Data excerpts
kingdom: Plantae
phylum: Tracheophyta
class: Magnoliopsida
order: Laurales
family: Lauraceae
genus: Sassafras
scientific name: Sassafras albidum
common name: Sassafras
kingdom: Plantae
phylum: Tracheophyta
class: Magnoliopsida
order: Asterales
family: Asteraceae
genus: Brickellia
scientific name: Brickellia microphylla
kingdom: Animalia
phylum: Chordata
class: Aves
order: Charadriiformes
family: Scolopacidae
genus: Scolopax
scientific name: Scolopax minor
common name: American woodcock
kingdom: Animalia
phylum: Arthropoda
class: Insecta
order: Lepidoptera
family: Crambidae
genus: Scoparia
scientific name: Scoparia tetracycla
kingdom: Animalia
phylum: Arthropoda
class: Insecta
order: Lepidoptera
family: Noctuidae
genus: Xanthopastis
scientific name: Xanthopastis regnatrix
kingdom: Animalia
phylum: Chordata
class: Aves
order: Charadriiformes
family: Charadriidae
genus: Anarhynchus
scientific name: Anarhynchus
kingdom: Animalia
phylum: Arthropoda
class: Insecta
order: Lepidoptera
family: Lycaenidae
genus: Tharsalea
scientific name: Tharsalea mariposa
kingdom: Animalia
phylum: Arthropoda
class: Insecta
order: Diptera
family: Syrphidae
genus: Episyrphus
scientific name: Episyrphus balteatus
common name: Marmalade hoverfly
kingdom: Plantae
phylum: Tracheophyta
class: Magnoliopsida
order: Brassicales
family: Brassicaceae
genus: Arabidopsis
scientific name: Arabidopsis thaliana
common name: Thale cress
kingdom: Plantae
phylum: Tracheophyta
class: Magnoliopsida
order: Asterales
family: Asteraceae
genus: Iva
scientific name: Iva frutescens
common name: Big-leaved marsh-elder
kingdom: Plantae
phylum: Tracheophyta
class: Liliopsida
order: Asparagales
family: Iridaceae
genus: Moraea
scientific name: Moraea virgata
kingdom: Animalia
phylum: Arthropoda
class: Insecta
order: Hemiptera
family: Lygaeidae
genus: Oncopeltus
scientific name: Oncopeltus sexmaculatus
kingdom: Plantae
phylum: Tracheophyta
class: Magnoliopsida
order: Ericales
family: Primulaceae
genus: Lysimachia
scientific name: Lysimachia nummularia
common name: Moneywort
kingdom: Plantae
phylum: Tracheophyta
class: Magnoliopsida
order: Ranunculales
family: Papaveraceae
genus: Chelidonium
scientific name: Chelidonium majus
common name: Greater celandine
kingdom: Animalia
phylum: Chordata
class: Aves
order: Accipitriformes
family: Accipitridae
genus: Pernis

» Stated goal: Lay out the lines above as a numbered list, leaving out any blank lines.

» Correct answer:
1. kingdom: Plantae
2. phylum: Tracheophyta
3. class: Magnoliopsida
4. order: Laurales
5. family: Lauraceae
6. genus: Sassafras
7. scientific name: Sassafras albidum
8. common name: Sassafras
9. kingdom: Plantae
10. phylum: Tracheophyta
11. class: Magnoliopsida
12. order: Asterales
13. family: Asteraceae
14. genus: Brickellia
15. scientific name: Brickellia microphylla
16. kingdom: Animalia
17. phylum: Chordata
18. class: Aves
19. order: Charadriiformes
20. family: Scolopacidae
21. genus: Scolopax
22. scientific name: Scolopax minor
23. common name: American woodcock
24. kingdom: Animalia
25. phylum: Arthropoda
26. class: Insecta
27. order: Lepidoptera
28. family: Crambidae
29. genus: Scoparia
30. scientific name: Scoparia tetracycla
31. kingdom: Animalia
32. phylum: Arthropoda
33. class: Insecta
34. order: Lepidoptera
35. family: Noctuidae
36. genus: Xanthopastis
37. scientific name: Xanthopastis regnatrix
38. kingdom: Animalia
39. phylum: Chordata
40. class: Aves
41. order: Charadriiformes
42. family: Charadriidae
43. genus: Anarhynchus
44. scientific name: Anarhynchus
45. kingdom: Animalia
46. phylum: Arthropoda
47. class: Insecta
48. order: Lepidoptera
49. family: Lycaenidae
50. genus: Tharsalea
51. scientific name: Tharsalea mariposa
52. kingdom: Animalia
53. phylum: Arthropoda
54. class: Insecta
55. order: Diptera
56. family: Syrphidae
57. genus: Episyrphus
58. scientific name: Episyrphus balteatus
59. common name: Marmalade hoverfly
60. kingdom: Plantae
61. phylum: Tracheophyta
62. class: Magnoliopsida
63. order: Brassicales
64. family: Brassicaceae
65. genus: Arabidopsis
66. scientific name: Arabidopsis thaliana
67. common name: Thale cress
68. kingdom: Plantae
69. phylum: Tracheophyta
70. class: Magnoliopsida
71. order: Asterales
72. family: Asteraceae
73. genus: Iva
74. scientific name: Iva frutescens
75. common name: Big-leaved marsh-elder
76. kingdom: Plantae
77. phylum: Tracheophyta
78. class: Liliopsida
79. order: Asparagales
80. family: Iridaceae
81. genus: Moraea
82. scientific name: Moraea virgata
83. kingdom: Animalia
84. phylum: Arthropoda
85. class: Insecta
86. order: Hemiptera
87. family: Lygaeidae
88. genus: Oncopeltus
89. scientific name: Oncopeltus sexmaculatus
90. kingdom: Plantae
91. phylum: Tracheophyta
92. class: Magnoliopsida
93. order: Ericales
94. family: Primulaceae
95. genus: Lysimachia
96. scientific name: Lysimachia nummularia
97. common name: Moneywort
98. kingdom: Plantae
99. phylum: Tracheophyta
100. class: Magnoliopsida
101. order: Ranunculales
102. family: Papaveraceae
103. genus: Chelidonium
104. scientific name: Chelidonium majus
105. common name: Greater celandine
106. kingdom: Animalia
107. phylum: Chordata
108. class: Aves
109. order: Accipitriformes
110. family: Accipitridae
111. genus: Pernis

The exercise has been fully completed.